Stage 5 — QUALITY GATE (iterate until clean)
Tier-1 infra smoke (env builds + agent runs without crashing):
echo "laion/<slug>-tasks-patched" > /tmp/<slug>_check.md
FORCE_COLOR=1 SAMPLE_SIZE=200 ./scripts/daytona/batch_validate_from_md.sh /tmp/<slug>_check.md
Read the THREE signals (all must hold to ship):
infra_rate ≈ 1.0 — envs build + the harness runs. Anything well below 1.0 = real infra failures → inspect traces/ + failures/, fix, re-run.
- oracle pass ≥ floor (Stage 4) — the gold solutions verify. This is the correctness gate, NOT batch_validate's
solve_rate.
solve_rate is reasonable for the difficulty — this is the weak agent's (Qwen3-8B) task-solve rate. It should be LOW for hard tasks (that's fine/expected) but NOT ~0 across the board on easy tasks (≈0 everywhere can signal mis-specified tasks/grading) and NOT ~1.0 on tasks meant to be hard (trivial/leaked answer). Judge it against the dataset's intended difficulty.

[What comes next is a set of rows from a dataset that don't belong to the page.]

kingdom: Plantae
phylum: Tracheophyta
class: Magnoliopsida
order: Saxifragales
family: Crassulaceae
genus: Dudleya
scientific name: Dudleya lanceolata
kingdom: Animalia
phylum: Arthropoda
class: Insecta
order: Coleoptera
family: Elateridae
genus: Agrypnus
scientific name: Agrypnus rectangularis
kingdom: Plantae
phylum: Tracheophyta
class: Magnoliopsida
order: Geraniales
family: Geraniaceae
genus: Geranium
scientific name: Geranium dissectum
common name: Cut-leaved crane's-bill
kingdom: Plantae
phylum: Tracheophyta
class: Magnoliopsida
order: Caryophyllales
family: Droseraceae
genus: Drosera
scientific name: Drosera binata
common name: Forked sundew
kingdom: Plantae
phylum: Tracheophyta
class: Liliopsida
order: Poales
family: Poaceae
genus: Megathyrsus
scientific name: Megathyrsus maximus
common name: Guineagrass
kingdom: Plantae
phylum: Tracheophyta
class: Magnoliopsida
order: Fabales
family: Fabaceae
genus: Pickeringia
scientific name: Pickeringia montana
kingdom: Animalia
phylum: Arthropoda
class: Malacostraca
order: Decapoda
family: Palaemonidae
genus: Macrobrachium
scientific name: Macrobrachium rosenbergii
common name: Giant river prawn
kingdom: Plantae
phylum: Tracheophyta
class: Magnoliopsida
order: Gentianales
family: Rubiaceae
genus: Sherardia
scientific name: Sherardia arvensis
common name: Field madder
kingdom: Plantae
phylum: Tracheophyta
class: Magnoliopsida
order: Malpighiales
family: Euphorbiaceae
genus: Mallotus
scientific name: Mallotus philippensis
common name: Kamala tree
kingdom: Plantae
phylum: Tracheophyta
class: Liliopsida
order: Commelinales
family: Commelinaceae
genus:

Iterate Stages 3–5 until: snapshots ≤ 6, oracle ≥ floor, infra ≈ 1.0, solve_rate sane. Then the dataset is shippable.
Finish
- The shippable artifact is
laion/<slug>-tasks-patched(-vN). Record in the dated log: every intermediate HF id, the final snapshot count, oracle pass %, infra_rate, solve_rate, and the entry stage taken.
- Add the dataset to the relevant tracker if one applies (e.g.
notes/ot-agent/task_repos/). Clean up scratch/extract dirs.
Guardrails
- Empirical gate every stage — do not advance on a green count alone. Snapshots-green + oracle-red is a FAILED dataset (broken reward signal), not a win.
- Never raise/bypass the Daytona snapshot cap — reduce the real count (per the snapshot-reduce skill).
- Never overwrite a validated artifact — new versioned repo each regenerate.
- Max-size for real data; capped for synthetic. PUBLIC
laion/ uploads. Dated logs to the ABSOLUTE /Users/benjaminfeuer/Documents/agent_logs/.
- If a stage is genuinely blocked (license forbids redistribution, generator needs a key we don't have, oracle floor unreachable at any <-cap grouping) → STOP and surface to the user with the specifics; don't loop.